LACATON Y VASSAL PREMIOS MIES VAN DER ROHE

They did it. Lacaton & Vassal1 yesterday at last received the EU Mies van der Rohe Award for the best European work of 2019, for their remodelling of a 530-dwelling social housing block in Bordeaux. Rarely have an architecture award’s objectives been so clearly reflected in the winning design. The jury was spoilt for arguments with which to justify the verdict – despite the extremely high level of all the works competing in this biennial competition.

The two French architects, who have successfully cultivated and maintained a very consistent line of research since they completed their Latapie House in 1993, are admirably coherent in all their designs. However, despite having managed to get several works shortlisted for the EU Mies Award – 2 nominations, 2 finalists and 7 proposals since 1996 -, it has taken them 23 years to pick up this first prize. It’s never too late if the “building” is a good one!

EXTRACTED RECORDS —
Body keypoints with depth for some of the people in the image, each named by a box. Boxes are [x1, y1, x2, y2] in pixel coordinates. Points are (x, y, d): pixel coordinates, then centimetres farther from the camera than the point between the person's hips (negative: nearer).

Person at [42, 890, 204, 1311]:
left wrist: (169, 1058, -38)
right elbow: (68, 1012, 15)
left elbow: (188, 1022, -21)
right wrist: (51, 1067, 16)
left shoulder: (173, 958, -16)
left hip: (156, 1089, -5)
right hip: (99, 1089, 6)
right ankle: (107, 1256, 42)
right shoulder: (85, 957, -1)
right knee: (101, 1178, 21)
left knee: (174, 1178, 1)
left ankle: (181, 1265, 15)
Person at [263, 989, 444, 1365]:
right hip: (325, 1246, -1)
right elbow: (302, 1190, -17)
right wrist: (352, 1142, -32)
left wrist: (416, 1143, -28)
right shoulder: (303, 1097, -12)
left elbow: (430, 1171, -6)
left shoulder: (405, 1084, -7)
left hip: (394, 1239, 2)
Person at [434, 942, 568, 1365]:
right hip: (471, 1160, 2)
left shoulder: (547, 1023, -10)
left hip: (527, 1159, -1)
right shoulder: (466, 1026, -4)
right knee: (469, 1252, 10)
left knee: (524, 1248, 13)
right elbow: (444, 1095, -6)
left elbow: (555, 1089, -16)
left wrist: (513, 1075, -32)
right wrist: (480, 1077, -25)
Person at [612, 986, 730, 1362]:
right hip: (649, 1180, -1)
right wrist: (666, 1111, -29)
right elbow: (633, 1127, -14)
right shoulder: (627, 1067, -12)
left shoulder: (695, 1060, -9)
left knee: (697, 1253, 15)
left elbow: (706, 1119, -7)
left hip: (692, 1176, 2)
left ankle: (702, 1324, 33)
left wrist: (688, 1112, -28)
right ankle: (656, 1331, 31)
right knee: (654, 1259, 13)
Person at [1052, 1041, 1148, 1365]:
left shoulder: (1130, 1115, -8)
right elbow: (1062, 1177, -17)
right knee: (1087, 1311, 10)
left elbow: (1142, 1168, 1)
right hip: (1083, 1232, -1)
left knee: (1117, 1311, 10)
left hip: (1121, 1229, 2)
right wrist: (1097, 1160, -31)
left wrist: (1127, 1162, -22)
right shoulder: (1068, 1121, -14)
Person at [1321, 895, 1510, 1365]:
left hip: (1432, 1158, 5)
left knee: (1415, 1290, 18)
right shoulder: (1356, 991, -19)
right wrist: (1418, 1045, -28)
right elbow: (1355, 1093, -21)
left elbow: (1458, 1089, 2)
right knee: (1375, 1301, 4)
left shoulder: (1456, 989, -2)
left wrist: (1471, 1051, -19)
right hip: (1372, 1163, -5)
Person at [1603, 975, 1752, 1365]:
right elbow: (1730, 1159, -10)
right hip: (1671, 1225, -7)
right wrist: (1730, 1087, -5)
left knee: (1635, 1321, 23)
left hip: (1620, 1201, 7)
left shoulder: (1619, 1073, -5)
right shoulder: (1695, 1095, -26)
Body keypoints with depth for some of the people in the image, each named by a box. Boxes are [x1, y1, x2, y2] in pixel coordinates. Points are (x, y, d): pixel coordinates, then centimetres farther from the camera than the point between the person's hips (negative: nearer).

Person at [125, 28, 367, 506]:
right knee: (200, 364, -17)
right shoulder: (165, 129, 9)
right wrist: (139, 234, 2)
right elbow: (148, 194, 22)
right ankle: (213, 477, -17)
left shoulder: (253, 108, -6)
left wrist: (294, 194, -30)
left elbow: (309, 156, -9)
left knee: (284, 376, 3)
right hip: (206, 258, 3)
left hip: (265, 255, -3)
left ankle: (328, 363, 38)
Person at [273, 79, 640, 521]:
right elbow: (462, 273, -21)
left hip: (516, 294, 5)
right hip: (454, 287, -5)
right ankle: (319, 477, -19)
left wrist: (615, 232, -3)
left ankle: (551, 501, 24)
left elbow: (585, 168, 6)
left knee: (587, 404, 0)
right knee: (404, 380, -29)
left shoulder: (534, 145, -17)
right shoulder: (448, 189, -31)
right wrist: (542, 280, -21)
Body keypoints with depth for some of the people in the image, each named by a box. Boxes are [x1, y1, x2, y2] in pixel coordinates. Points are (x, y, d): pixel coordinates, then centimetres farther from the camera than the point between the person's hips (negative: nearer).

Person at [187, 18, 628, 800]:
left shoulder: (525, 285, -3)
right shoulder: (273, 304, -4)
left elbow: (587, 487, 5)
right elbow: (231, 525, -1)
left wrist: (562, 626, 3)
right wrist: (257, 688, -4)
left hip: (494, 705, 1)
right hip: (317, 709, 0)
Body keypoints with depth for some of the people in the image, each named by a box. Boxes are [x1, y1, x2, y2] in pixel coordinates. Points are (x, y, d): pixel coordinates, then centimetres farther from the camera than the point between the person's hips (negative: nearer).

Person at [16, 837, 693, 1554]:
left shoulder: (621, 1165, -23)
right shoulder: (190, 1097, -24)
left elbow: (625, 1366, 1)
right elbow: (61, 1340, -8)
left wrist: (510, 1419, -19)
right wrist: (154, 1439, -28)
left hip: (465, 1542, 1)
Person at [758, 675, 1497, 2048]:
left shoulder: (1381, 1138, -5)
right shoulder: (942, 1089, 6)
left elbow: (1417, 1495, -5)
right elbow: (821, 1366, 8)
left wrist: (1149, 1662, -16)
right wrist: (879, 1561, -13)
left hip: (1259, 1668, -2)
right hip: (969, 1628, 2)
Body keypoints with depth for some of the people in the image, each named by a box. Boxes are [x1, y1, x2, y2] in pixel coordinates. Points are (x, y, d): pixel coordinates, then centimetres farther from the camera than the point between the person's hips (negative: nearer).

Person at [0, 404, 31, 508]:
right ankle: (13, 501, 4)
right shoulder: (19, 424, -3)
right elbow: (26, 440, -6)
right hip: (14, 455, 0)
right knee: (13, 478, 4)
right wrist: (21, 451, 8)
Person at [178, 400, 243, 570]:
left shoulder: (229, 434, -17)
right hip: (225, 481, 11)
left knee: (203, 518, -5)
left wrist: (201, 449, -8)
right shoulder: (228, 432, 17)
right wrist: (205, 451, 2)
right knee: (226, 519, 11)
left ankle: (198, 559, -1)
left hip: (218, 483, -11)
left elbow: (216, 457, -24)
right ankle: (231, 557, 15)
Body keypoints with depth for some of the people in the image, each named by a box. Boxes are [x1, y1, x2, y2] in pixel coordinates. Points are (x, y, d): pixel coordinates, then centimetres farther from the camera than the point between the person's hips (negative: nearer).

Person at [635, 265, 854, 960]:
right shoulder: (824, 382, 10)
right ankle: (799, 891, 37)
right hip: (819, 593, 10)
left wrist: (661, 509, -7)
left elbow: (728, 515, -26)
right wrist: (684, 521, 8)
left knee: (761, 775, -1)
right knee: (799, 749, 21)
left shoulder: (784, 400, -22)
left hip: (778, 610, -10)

WHAT THIS EXERCISE ASKS —
1/ Answer from the article on the Mies van der Rohe Award:
(a) How many dwellings does the remodeled social housing block in Bordeaux contain?
(b) In what year did the two architects complete their Latapie House?
(c) How many years did it take them to win this first prize?
2/ Write the next part of the article on the Mies van der Rohe Award, picking up after its final sentence.
The entries are separate material and have no connection to the article on the Mies van der Rohe Award.

RESPONSE LIST —
1/
(a) 530
(b) 1993
(c) 23 years

2/
 “User-focussed” architecture.  That’s not just an empty set phrase, churned out because it’s what others want to hear. Quite the contrary. Lacaton & Vassal teach by example, and that’s why they’re so convincing. Their talent lies more in what you can’t see than in what you can see. They have a prodigious capacity to grasp all the implications of sites and commissions, i.e., the circumstances of each project. They study climate, noise, vegetation, local housing customs and the brief. But in those respects, the same can be said of many architects. The distinguishing thing about Lacaton & Vassal is the way they interpret pre-existing situations and come up with imaginative housing models to improve locations and needs programmes. Their criterium is always to offer a bonus, that little bit of “extra space” that enhances buildings with unexpected  additions.

They first started doing that in their single-family dwellings, “deforming” the rigid austerity of the domestic programme by juxtapositioning an “extra space” in the form of a “conservatory”, an enclosed extension to the living area capable of regulating and improving the home’s comfort. And that was how their whole discourse came into being. There were no pretentious pontifications about energy efficiency, like those which are used to justify a lot of today’s poor architecture.

Those added spaces, which were sometimes – like in the Latapie House (1993), the house in Coutras (2000), and the homes in Mulhouse (2005) – as big as the house itself, showed the architects how to meet their users’ most human needs. And it was the application of this “extra space” strategy to social housing, in this case some housing blocks built in Bordeaux during the developmentalist period, that finally won them the prize yesterday.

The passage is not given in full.